Leaving aside the fact that we don't experience science in our daily lives as enquiry but as products, these poems seem to me incredibly pessimistic in their implications. If such manifestations of 'poetry and science' were seeking to show, as Nigel Reeve and Richard Kerridge have argued about J. H. Prynne's poetry in Nearly Too Much
, that 'certain apparently primary or instinctual moments of the self [...] tend to arrive already implicated in and mediated by a range of [...] processes external to them' and that 'Lyric poetry is not allowed [...] to be a place where the self could shelter from these processes' (37) then there would be much to debate. But the effect of Webb's poems is to reduce the human, almost to an irrelevance. Jonathan Ware's 'Mill Bay' seems to suggest something similar in its perception of 'fluidity in everything' which results in 'breaking perspective's hold'. This would make sense if Ware and others were writing in a manner akin to, say, Ron Silliman's Tjanting but they're not. So when the pessimism inherent in science's dogma of determinism and inevitability meets the elegiac impulse inherent in most mainstream poetry, the life is drained out of everything. I'm also sceptical about some other poems here which describe conventional subjects with unconventional vocabularies. This suggests 'poetry and science' is a means of prolonging the life of dying poetic practices.

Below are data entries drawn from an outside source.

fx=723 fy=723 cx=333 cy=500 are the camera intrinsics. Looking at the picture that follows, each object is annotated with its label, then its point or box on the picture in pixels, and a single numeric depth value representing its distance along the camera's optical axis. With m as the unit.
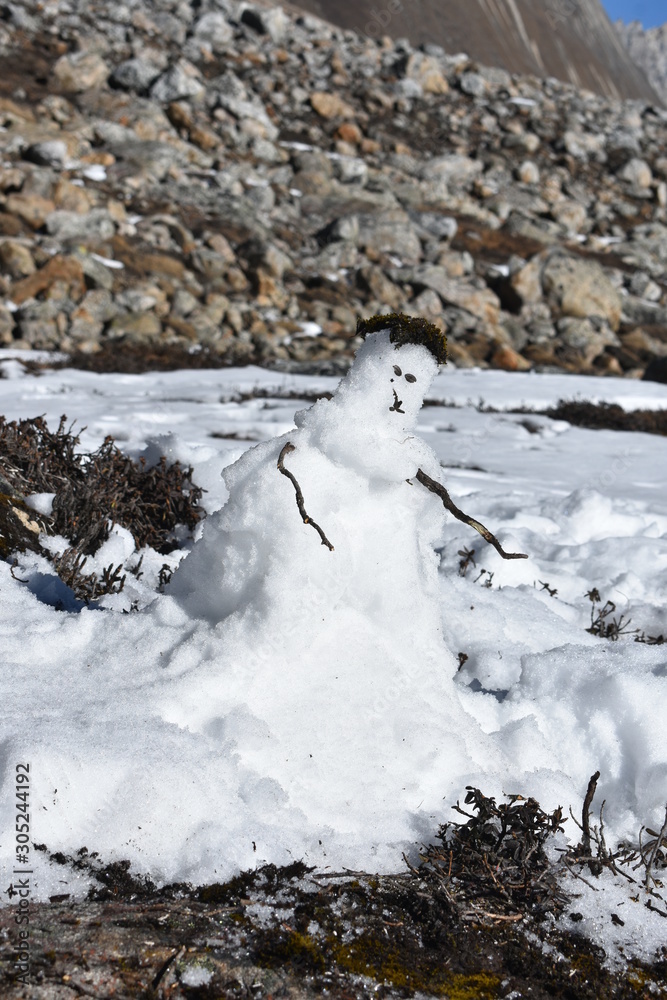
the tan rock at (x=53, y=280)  14.09
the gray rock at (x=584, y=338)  21.89
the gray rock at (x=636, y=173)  35.97
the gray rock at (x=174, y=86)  25.42
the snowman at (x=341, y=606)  1.74
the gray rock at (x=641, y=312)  26.16
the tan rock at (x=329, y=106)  30.62
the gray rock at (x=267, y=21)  34.31
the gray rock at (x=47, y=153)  19.69
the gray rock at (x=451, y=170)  30.52
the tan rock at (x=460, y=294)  21.67
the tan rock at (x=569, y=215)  31.88
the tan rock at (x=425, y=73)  36.53
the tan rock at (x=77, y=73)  24.47
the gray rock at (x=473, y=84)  37.84
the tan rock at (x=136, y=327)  13.99
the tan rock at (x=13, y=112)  20.58
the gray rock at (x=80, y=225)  16.91
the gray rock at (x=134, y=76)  25.31
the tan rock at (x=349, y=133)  29.86
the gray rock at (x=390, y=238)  23.67
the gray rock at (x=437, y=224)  25.38
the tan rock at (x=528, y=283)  23.41
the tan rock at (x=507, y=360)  18.78
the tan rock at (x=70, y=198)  17.67
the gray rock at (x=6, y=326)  12.70
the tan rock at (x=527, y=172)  33.12
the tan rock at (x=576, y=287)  23.81
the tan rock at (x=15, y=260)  14.70
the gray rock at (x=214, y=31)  31.89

It's difficult to know what to say about the rest of Dove Release
simply because its range of styles and subjects is so vast. Morley may actually have done most of his poets a disservice by frontloading the anthology with 'poetry and science' evangelism. I was pleased to read work by the following poets: Nicola Davidson, Emily Hasler, Thom Hutchinson, Jonathan Morley, and Cari Thomas. Other readers will be pleased to read work by other poets. There are a lot of what could broadly be termed 'nature poems' and weirdly skewed social narratives but these are the default settings for most mainstream poetry these days so that's hardly surprising. At the same time, there is also a lot of inventiveness, humour and formal experiment which makes Dove Release a better buy than, say, Voice Recognition but I don't know what it says about the future. For the present, though, don't let this book or the 'poetry and science' lobby do your thinking for you.

© David Kennedy, 2010

References
Peter Middleton, 'Performing an experiment, performing a poem' in Additional Apparitions: Poetry, Performance & Site Specificity, edited by David Kennedy & Keith Tuma (The Cherry On The Top Press 2002).
N. H. Reeve and Richard Kerridge, Nearly Too Much: The Poetry of J. H. Prynne
(Liverpool University Press, 1995).
Wislawa Szymborska, 'The end and the beginning', in Staying
Alive, edited by Neil Astley, (Bloodaxe Books 2002), p.366.